Dony memperkenalkan Anggun kepada istrinya, lalu ia mengajak Anggun untuk berbicara di luar. "Maafkan aku Anggun" ucap Dony tiba-tiba saat mereka sudah duduk diluar.


"Kenapa kau meminta maaf?" tanya Anggun.


"Soal putramu, tidak seharusnya aku berbicara seperti itu tentang putramu" sahut Dony meraih kedua tangan Anggun meminta maaf.


Anggun terdiam, ia menatap Dony lalu menatap pintu kamar dimana istri Dony dirawat. "Aku akan menerima tawaran itu" ucap Anggun mengejutkan Dony.


"Apa ? Apa aku tidak salah mendengar? Anggun kau tidak perlu terpaksa melakukannya, aku sungguh tulus meminta maaf. Aku melakukannya bukan supaya kau empati kepadaku"ucap Dony.


"Hanya sampai memastikan kau tidak kehilangan pekerjaanmu" sahut Anggun.


Kehidupan Dony mungkin memang bukan menjadi tanggung jawabnya atau urusannya untuk ikut campur. Tapi melihat istri dan calon bayi yang akan dilahirkan istri Dony nanti, ia tidak ingin menjadi bagian dari orang yang akan membuat hidup keluarga kecil Dony terlantar.

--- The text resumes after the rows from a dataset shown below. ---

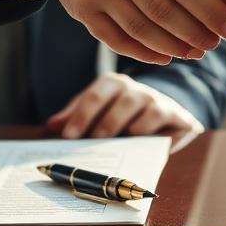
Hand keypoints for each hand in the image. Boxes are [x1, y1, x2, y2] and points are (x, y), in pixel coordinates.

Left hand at [46, 73, 206, 139]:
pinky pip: (159, 115)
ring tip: (114, 141)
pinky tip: (138, 139)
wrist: (163, 121)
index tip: (68, 136)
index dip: (80, 114)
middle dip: (103, 119)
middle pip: (118, 97)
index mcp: (112, 85)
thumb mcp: (97, 117)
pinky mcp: (174, 113)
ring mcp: (154, 98)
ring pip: (140, 105)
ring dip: (126, 123)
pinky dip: (148, 127)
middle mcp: (133, 88)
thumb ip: (75, 119)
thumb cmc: (124, 120)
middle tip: (91, 139)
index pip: (95, 94)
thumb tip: (52, 125)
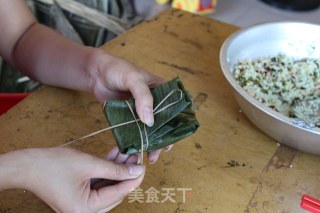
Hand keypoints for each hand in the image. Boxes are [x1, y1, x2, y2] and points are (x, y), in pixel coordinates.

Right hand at [2, 147, 144, 212]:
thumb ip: (115, 169)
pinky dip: (106, 171)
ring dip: (117, 169)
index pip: (119, 193)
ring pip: (108, 187)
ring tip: (126, 152)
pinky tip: (114, 156)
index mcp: (87, 210)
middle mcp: (85, 212)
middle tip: (136, 155)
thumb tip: (137, 170)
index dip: (134, 177)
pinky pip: (98, 184)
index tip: (144, 164)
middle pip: (115, 192)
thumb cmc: (53, 166)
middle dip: (126, 172)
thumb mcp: (89, 164)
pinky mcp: (79, 197)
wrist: (27, 166)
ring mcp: (82, 205)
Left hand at [88, 51, 172, 162]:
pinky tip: (138, 150)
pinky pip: (136, 130)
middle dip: (164, 138)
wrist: (96, 73)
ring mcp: (142, 110)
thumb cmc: (118, 69)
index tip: (173, 139)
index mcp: (162, 89)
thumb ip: (143, 97)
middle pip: (164, 123)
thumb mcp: (133, 79)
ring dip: (152, 142)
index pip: (175, 108)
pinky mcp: (130, 117)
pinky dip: (138, 140)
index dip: (177, 124)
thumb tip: (150, 121)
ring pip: (151, 129)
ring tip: (150, 156)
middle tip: (161, 151)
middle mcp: (155, 102)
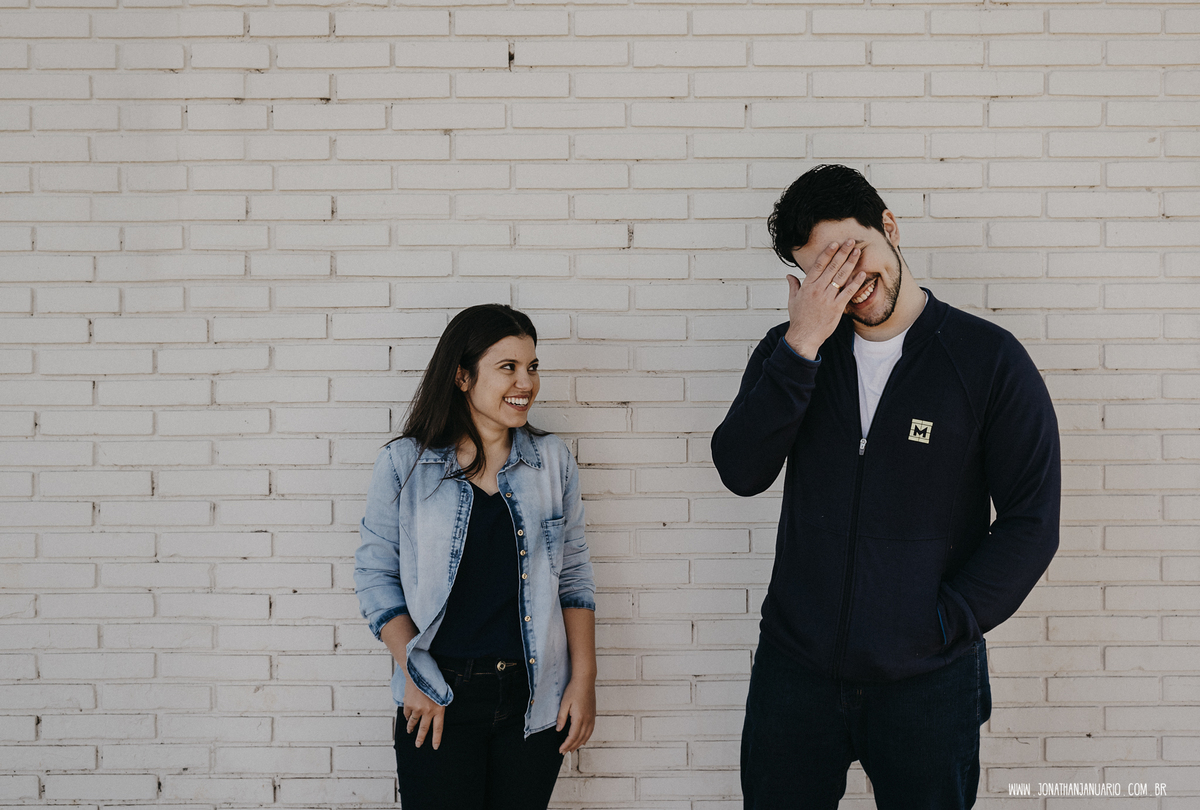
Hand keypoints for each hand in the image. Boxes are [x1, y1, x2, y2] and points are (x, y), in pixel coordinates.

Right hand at [402, 672, 444, 748]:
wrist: (420, 673)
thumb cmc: (432, 682)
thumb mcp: (441, 693)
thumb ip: (438, 704)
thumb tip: (436, 712)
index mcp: (439, 708)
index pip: (438, 727)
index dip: (436, 738)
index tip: (435, 747)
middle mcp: (428, 711)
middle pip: (424, 729)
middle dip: (420, 738)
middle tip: (418, 745)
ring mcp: (418, 709)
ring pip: (413, 723)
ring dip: (411, 728)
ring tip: (410, 731)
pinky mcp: (409, 705)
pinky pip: (407, 714)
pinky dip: (407, 716)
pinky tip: (407, 717)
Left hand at [556, 675, 595, 753]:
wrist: (585, 680)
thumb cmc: (574, 690)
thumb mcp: (564, 704)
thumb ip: (561, 718)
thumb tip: (559, 730)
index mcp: (579, 718)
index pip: (572, 737)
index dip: (566, 745)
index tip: (561, 750)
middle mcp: (587, 720)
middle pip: (580, 738)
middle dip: (572, 746)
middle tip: (564, 752)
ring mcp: (591, 717)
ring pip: (586, 735)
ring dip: (579, 744)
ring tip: (572, 749)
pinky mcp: (593, 714)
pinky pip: (591, 730)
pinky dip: (586, 737)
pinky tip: (583, 740)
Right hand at [784, 238, 867, 359]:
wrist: (804, 336)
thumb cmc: (798, 319)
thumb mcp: (792, 300)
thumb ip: (793, 286)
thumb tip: (789, 275)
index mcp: (807, 286)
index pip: (819, 265)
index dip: (828, 252)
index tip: (835, 243)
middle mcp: (818, 290)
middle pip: (832, 267)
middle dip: (843, 252)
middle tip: (851, 241)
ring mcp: (827, 298)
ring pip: (841, 277)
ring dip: (850, 263)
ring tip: (858, 252)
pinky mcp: (836, 308)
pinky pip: (848, 292)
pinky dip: (855, 282)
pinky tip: (862, 273)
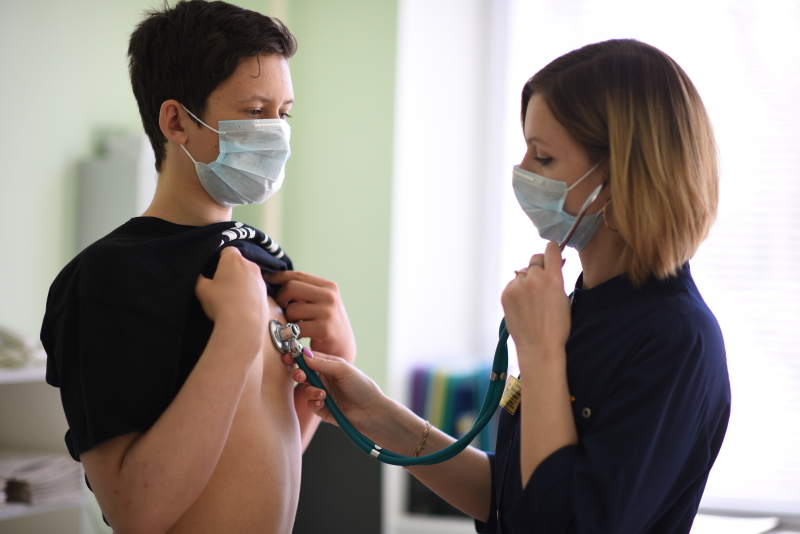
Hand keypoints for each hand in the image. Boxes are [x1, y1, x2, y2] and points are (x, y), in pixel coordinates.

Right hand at [195, 247, 267, 338]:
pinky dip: (248, 292)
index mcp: (234, 259)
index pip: (227, 250)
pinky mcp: (266, 292)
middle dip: (230, 270)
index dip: (219, 259)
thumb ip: (199, 278)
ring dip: (241, 281)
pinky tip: (241, 304)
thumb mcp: (201, 289)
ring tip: (231, 297)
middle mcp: (250, 265)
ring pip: (248, 275)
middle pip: (239, 262)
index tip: (214, 271)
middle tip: (221, 285)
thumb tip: (199, 275)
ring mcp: (260, 278)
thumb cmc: (221, 303)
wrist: (244, 324)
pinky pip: (254, 287)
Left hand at [266, 271, 355, 363]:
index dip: (279, 277)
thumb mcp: (320, 303)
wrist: (343, 349)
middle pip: (291, 288)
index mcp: (329, 287)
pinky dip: (292, 334)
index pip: (298, 275)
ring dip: (288, 320)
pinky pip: (295, 328)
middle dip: (280, 298)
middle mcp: (330, 296)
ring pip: (291, 309)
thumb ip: (305, 292)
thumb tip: (275, 279)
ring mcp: (327, 312)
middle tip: (281, 309)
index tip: (268, 279)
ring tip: (294, 326)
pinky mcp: (323, 329)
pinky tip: (298, 337)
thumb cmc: (326, 325)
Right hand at [291, 350, 384, 432]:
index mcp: (331, 366)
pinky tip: (324, 402)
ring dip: (310, 391)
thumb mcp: (343, 370)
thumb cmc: (362, 387)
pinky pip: (310, 404)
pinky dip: (314, 402)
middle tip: (300, 376)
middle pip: (304, 374)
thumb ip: (323, 363)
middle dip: (300, 374)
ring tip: (322, 394)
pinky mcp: (322, 408)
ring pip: (305, 390)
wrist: (371, 411)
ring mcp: (323, 394)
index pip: (310, 359)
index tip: (288, 357)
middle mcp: (325, 379)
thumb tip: (304, 354)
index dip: (299, 357)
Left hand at [501, 241, 570, 359]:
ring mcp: (517, 287)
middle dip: (539, 267)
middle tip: (542, 281)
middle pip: (535, 260)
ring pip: (522, 273)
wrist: (539, 347)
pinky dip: (517, 290)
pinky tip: (523, 305)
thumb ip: (557, 278)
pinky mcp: (506, 294)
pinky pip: (513, 284)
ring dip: (527, 280)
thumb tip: (554, 263)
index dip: (553, 250)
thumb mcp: (564, 298)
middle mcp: (533, 279)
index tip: (553, 252)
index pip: (551, 249)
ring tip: (532, 300)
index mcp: (552, 279)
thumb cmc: (556, 326)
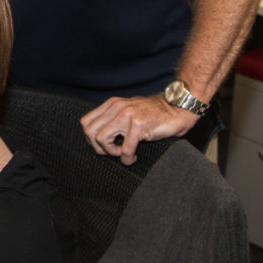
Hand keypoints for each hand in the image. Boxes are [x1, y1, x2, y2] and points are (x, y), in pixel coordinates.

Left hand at [80, 94, 198, 165]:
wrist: (177, 109)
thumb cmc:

"Terima kasih Anggun"' ucap Dony.


Anggun bangkit dari duduknya. "Aku harap kau akan menjadi suami yang setia menyayangi dan menjaga istrimu dengan baik, jangan mengecewakannya selagi Tuhan memberimu kesempatan untuk melakukannya. Aku pamit, sampaikan salam ku kepada istrimu" ucap Anggun lalu pergi meninggalkan Rumah Sakit.

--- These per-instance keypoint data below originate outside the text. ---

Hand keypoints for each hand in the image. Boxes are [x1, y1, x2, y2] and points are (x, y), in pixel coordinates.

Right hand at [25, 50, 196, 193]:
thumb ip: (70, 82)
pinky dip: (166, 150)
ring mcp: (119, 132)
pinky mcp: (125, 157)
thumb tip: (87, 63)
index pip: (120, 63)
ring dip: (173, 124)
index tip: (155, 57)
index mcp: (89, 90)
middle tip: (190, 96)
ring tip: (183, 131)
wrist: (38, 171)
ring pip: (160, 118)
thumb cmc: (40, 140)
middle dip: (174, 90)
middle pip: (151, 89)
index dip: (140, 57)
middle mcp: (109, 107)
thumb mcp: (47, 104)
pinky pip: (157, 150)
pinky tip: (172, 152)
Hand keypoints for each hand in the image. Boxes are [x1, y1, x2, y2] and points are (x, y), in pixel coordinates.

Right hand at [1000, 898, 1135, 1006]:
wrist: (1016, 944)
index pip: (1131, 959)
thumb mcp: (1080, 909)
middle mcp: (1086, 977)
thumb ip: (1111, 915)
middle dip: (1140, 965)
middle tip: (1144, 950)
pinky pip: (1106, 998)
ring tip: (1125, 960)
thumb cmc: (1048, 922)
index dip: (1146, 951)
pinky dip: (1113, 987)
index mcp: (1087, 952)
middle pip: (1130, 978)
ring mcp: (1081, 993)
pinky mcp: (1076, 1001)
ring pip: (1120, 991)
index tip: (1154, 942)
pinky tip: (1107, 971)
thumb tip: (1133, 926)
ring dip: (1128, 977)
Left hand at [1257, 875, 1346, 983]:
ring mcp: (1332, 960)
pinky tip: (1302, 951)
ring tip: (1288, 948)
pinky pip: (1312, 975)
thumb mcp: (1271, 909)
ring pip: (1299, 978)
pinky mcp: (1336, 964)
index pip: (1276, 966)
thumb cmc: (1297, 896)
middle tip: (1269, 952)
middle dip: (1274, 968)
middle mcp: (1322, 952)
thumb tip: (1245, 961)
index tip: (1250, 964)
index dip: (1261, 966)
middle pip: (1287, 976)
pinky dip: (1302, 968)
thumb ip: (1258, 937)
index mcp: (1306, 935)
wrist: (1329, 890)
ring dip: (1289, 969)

Anggun telah membuat keputusan, ia akan menerima tawaran untuk menjadi model pemotretan produk terbaru BlueSKY. Mungkin apa yang dikatakan Dony dan Marvel benar, Ini adalah kesempatan terakhir yang ia miliki. Apakah hatinya masih menginginkan jalan ini, atau dia benar-benar akan melepaskannya dengan perasaan lega.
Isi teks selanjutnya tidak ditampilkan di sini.